JERUSALEM (JTA) — Haredi Orthodox men fought with Conservative and Reform Jewish activists taking part in an egalitarian prayer service Thursday afternoon at the Western Wall Plaza.
Police worked to separate the dozens of haredi men from the crowd of worshippers. The haredi men whistled and sang loudly to distract the service, and later became physical with the activists. The service and protest ended about an hour after it began.
The activists who gathered for the mincha, or afternoon, prayer service were protesting the placing of a mechitzah, a separation dividing men’s and women’s prayer, in the egalitarian prayer area at Robinson’s arch earlier this week during a prayer service led by Rabbi Shlomo Amar, the Sephardic chief rabbi of Jerusalem and formerly a chief rabbi of Israel.
Prior to the service, Rabbi Pamela Frydman, chair of the Executive Committee of Rabbis for Religious Freedom and Equality in Israel, and Rabbi Stanley Davids, past chair of the Association of Reform Zionists of America, condemned what they called the “desecration of the Kotel prayer space at Robinson’s Arch” by Amar “for demonstrating that there is no room for egalitarian worship at the Kotel.”
“We call upon Prime Minister Netanyahu and all responsible members of the coalition and opposition in the Knesset to condemn Rabbi Amar for desecrating the holy site by using his presence to instill hatred toward other Jews and to prevent Rabbi Amar from continuing such desecration,” they wrote in a statement.
“We support the right of all Jews to pray, each in their way, according to their custom and understanding.
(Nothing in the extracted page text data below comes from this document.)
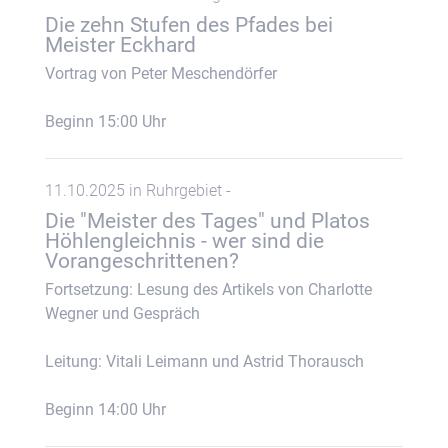
Die zehn Stufen des Pfades bei
Meister Eckhard
Vortrag von Peter Meschendörfer
Beginn 15:00 Uhr
11.10.2025 in Ruhrgebiet -
Die "Meister des Tages" und Platos
Höhlengleichnis - wer sind die
Vorangeschrittenen?
Fortsetzung: Lesung des Artikels von Charlotte
Wegner und Gespräch
Leitung: Vitali Leimann und Astrid Thorausch
Beginn 14:00 Uhr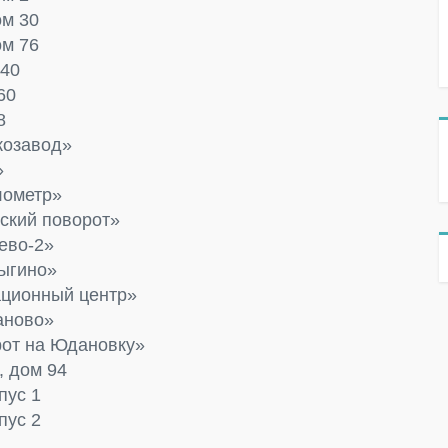
ом 30
ом 76
 40
60
8
козавод»
»
лометр»
ский поворот»
ево-2»
тыгино»
ационный центр»
аново»
рот на Юдановку»
, дом 94
пус 1
пус 2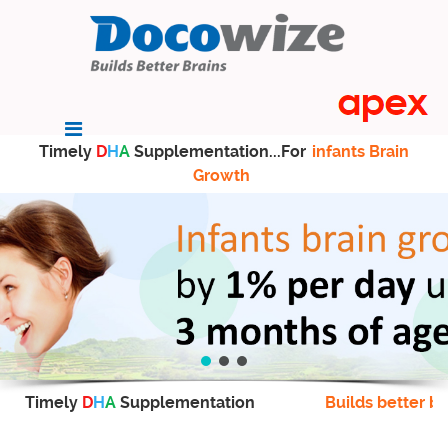
Timely
D
H
A
Supplementation...For
infants Brain
Growth
Timely
D
H
A
Supplementation
Builds better br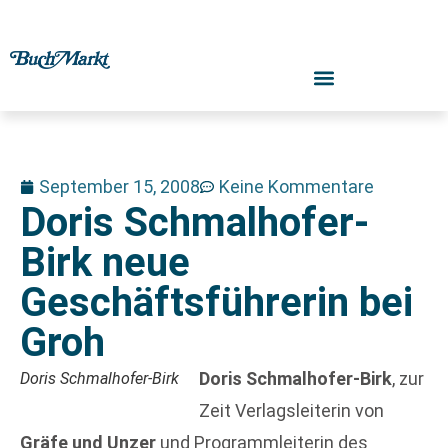
September 15, 2008
Keine Kommentare
Doris Schmalhofer-
Birk neue
Geschäftsführerin bei
Groh
Doris Schmalhofer-Birk
, zur
Doris Schmalhofer-Birk
Zeit Verlagsleiterin von
Gräfe und Unzer
und Programmleiterin des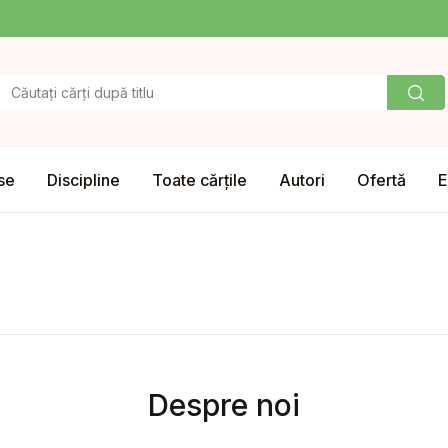
se
Discipline
Toate cărțile
Autori
Ofertă
E
Despre noi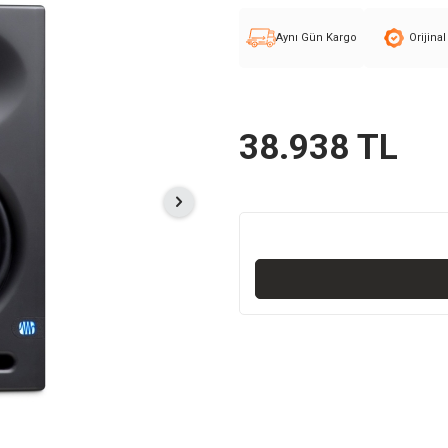
Aynı Gün Kargo
Orijina
38.938
TL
We support the right of the Reform/Progressive and Conservative/Masorti Movements and all other Movements and prayer communities that wish to pray with men and women together. We equally support the right of Orthodox and Haredi Jews, Women of the Wall and all Jewish communities that wish to pray with the separation of men and women.”
The legal adviser to Israel’s Religious Services Ministry and the country’s attorney general both approved the holding of the mixed service at the Western Wall plaza, outside of the women’s and men’s sections of the holy site.
Their approval came after a letter from the rabbi of the Western Wall, Shmuel Rabinowitz, in which he asked that the prayer service be canceled since it violated the terms of the site, which do not allow “conducting a religious ceremony not in accordance with customs of the site which harms the sensitivities of worshippers at the site.”
Rabinowitz responded to the decision to allow the groups to go forward with the service, saying the worshippers ” trample [the site’s] holiness and set it ablaze with the flames of polarization and dispute, turning the Western Wall and the whole world into a dangerous, forbidding place. Listen to the heartfelt cries from the whole people of Israel, in all its diversity, wishing for a united Wall, undivided!”
He called for a meeting to discuss the “erosion” at the holy site.
Netanyahu in a statement released in English and in Hebrew said “the unity of the Jewish people is a source of our strength and one of the values closest to my heart. As we continue to work towards a solution that will allow all Jews to feel at home at the Western Wall, there are those who would prefer to divide our people and even to say that other Jews are wicked or aren’t Jews at all. We all must unequivocally reject these inappropriate words and deeds, which run counter to the basic spirit of the State of Israel.”
(This article has been corrected to reflect that the Netanyahu statement was released in both English and Hebrew.)